Hello I'm reading the proof for Theorem 7 here and I'm struggling to grasp at which point it's necessary that the ring be commutative. I tried looking elsewhere and through other posts here but am still at loss. Help is appreciated.
-
1At no point does the linked document suggest that the result only holds for commutative rings. Clearly this is part of a course about commutative rings, and therefore the result is stated in that context. – Captain Lama Feb 25 '22 at 13:04
1 Answers
In non-commutative case we have three distinct notions of ideals: left ideals, right ideals and two-sided ideals. They all coincide in commutative rings, but not necessarily in non-commutative case.
With that we have:
Krull's theorem. For every unital ring $R$ and a proper left/right/two-sided ideal $I\subseteq R$ there is a proper maximal left/right/two-sided ideal $M\subseteq R$ containing $I$.

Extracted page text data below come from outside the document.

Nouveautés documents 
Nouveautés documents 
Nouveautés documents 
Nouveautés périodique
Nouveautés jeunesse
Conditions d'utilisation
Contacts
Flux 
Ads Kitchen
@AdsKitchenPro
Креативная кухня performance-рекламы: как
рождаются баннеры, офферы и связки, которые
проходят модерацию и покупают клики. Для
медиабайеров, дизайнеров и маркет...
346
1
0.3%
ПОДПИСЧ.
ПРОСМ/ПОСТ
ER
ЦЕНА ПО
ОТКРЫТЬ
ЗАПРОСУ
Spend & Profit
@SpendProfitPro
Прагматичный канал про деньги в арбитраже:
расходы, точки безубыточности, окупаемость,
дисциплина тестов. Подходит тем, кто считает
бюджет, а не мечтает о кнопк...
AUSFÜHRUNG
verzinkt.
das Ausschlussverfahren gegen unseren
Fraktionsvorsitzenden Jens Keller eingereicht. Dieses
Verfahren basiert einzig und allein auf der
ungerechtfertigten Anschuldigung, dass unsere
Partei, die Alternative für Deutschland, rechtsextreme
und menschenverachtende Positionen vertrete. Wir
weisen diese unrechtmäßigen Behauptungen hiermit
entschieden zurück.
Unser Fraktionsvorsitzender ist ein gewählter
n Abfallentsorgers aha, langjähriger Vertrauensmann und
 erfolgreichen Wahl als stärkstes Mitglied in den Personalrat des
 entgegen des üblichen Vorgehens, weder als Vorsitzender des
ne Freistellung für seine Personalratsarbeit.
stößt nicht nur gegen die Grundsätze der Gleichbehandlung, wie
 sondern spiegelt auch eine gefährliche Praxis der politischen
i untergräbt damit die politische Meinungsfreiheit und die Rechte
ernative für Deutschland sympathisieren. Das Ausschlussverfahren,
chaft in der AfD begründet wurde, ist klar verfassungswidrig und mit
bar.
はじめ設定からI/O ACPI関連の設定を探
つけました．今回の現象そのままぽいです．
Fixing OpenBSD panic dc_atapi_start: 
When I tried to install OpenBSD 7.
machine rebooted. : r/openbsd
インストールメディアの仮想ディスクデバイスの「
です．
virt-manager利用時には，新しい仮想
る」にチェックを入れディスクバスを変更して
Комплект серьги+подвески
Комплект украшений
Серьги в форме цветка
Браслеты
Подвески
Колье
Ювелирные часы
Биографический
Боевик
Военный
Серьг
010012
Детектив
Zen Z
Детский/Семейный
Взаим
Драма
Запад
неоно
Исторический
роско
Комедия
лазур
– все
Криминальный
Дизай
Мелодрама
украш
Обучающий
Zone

The standard proof is by applying the Zorn's lemma to the collection $$\{J\subseteq R\ |\ J\text{ is a proper ideal containing }I\}$$ and indeed it doesn't depend on commutativity at all. The main observation is that a left/right/two-sided ideal $J\subseteq R$ is proper if and only if $1\in J$. And therefore union of a chain of proper ideals is again proper.
Note that the theorem is not true for non-unital rings, even when commutative. Indeed, given any abelian group $A$ we can turn it into a non-unital commutative ring by setting $g\cdot h:=0$. Then ideals correspond to subgroups, and we all know that abelian groups don't have to have maximal subgroups (e.g. $\mathbb{Q}$). And so the multiplicative unity plays very important role here, unlike commutativity.
Anyway, for unital rings the assumption is superfluous. I suppose that the author (of the paper you read) simply deals with commutative rings only.